Work task: Your task is to write out the entire listing exactly, omitting its pictures.

Provided data:
#####

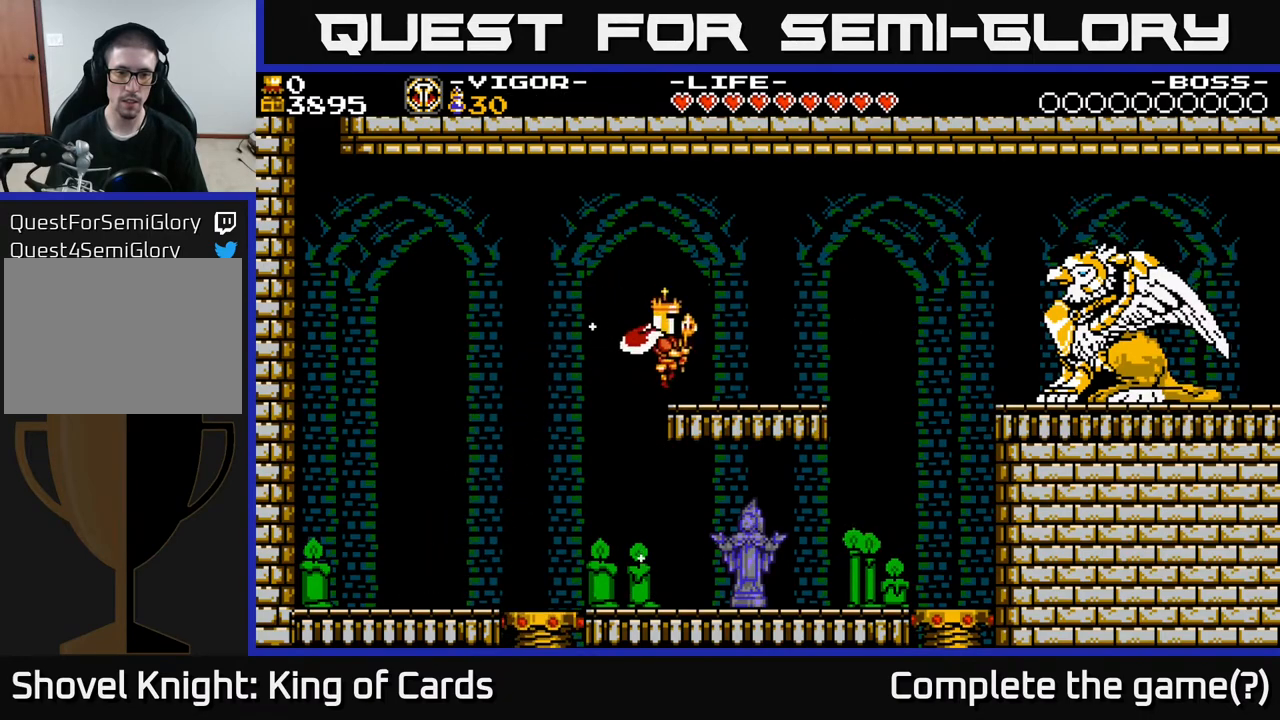
{"buttons": [], "events": [[333, "DPAD_RIGHT", "up"]]}
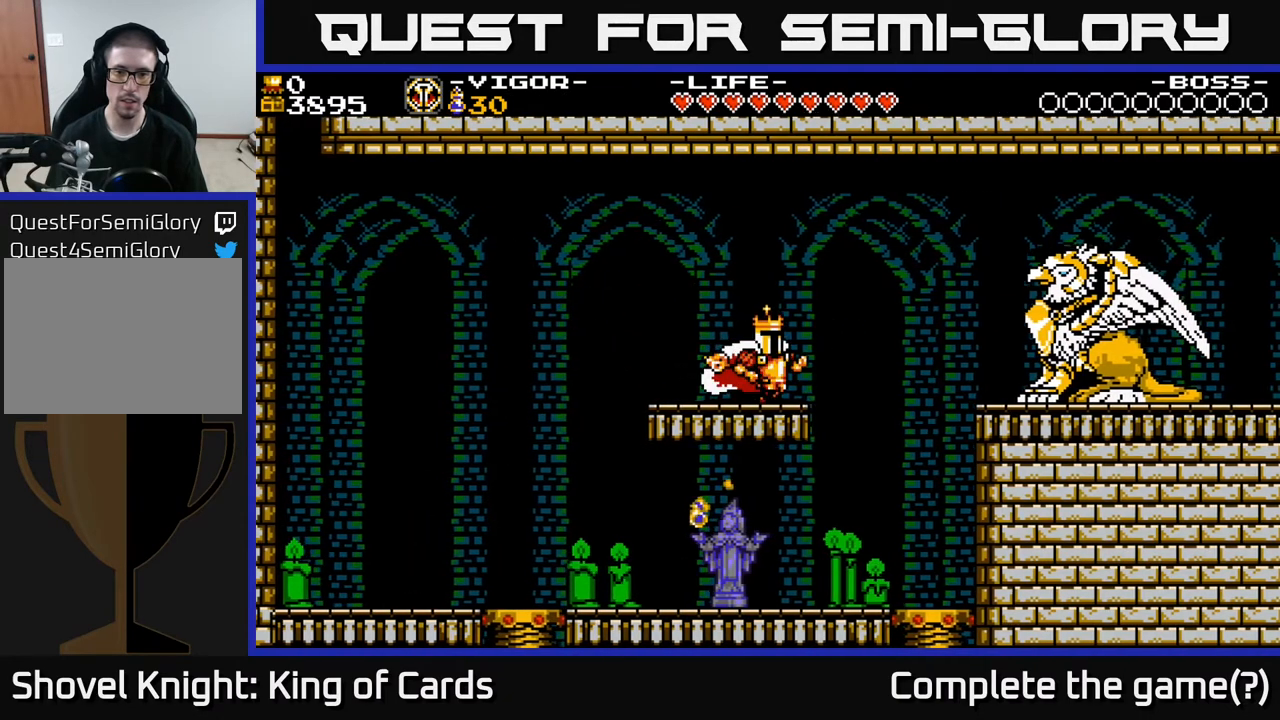
{"buttons": [], "events": []}
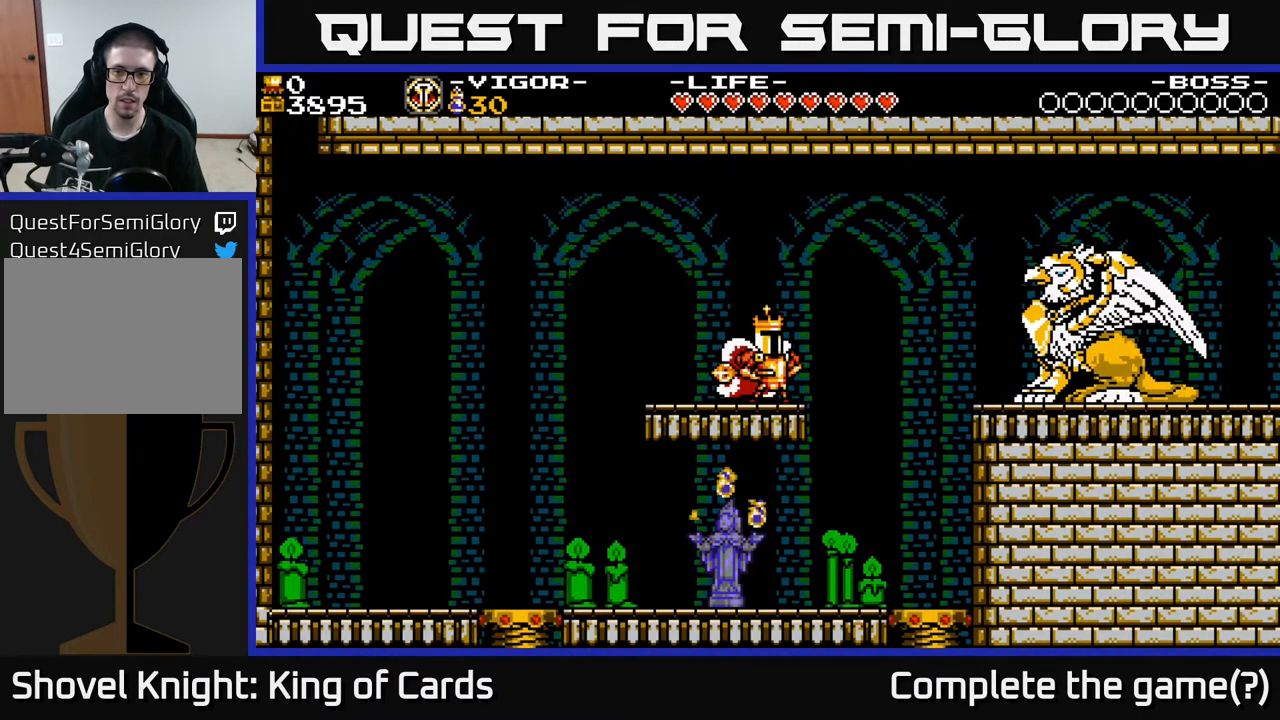
{"buttons": [], "events": []}
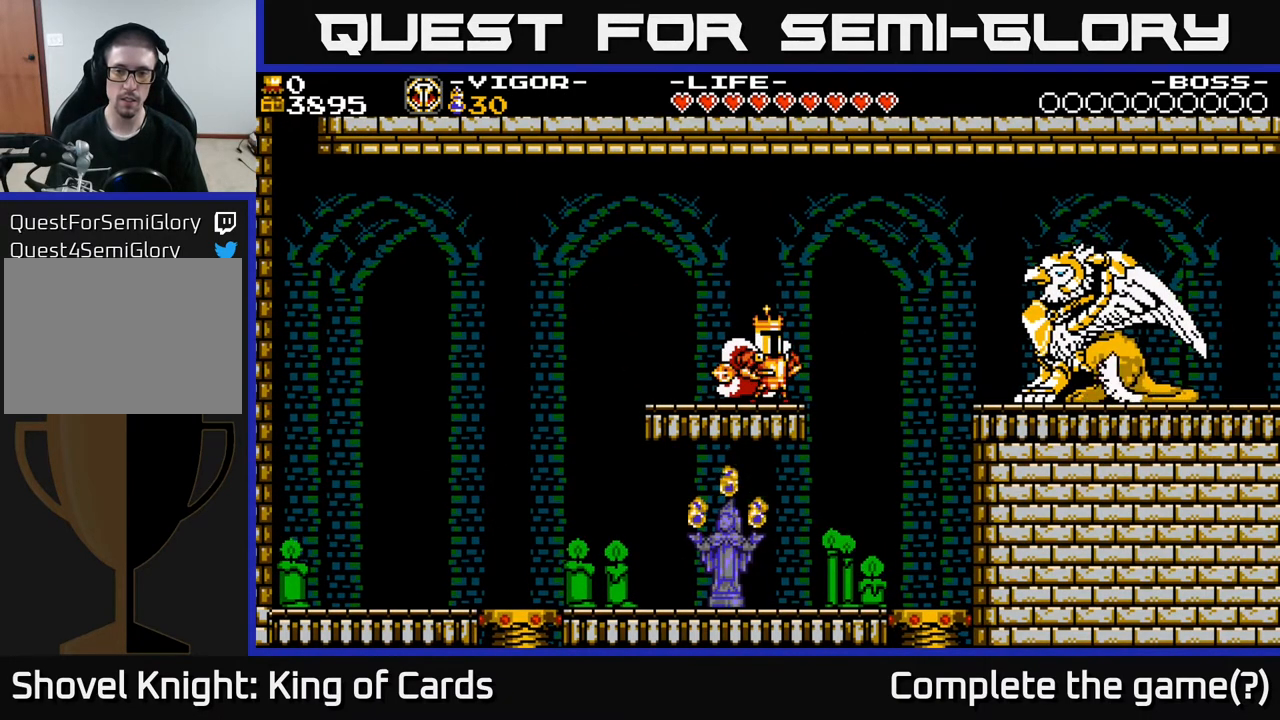
{"buttons": [], "events": []}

#####

Task output:
{"buttons": [], "events": [[333, "DPAD_RIGHT", "up"]]}
{"buttons": [], "events": []}
{"buttons": [], "events": []}
{"buttons": [], "events": []}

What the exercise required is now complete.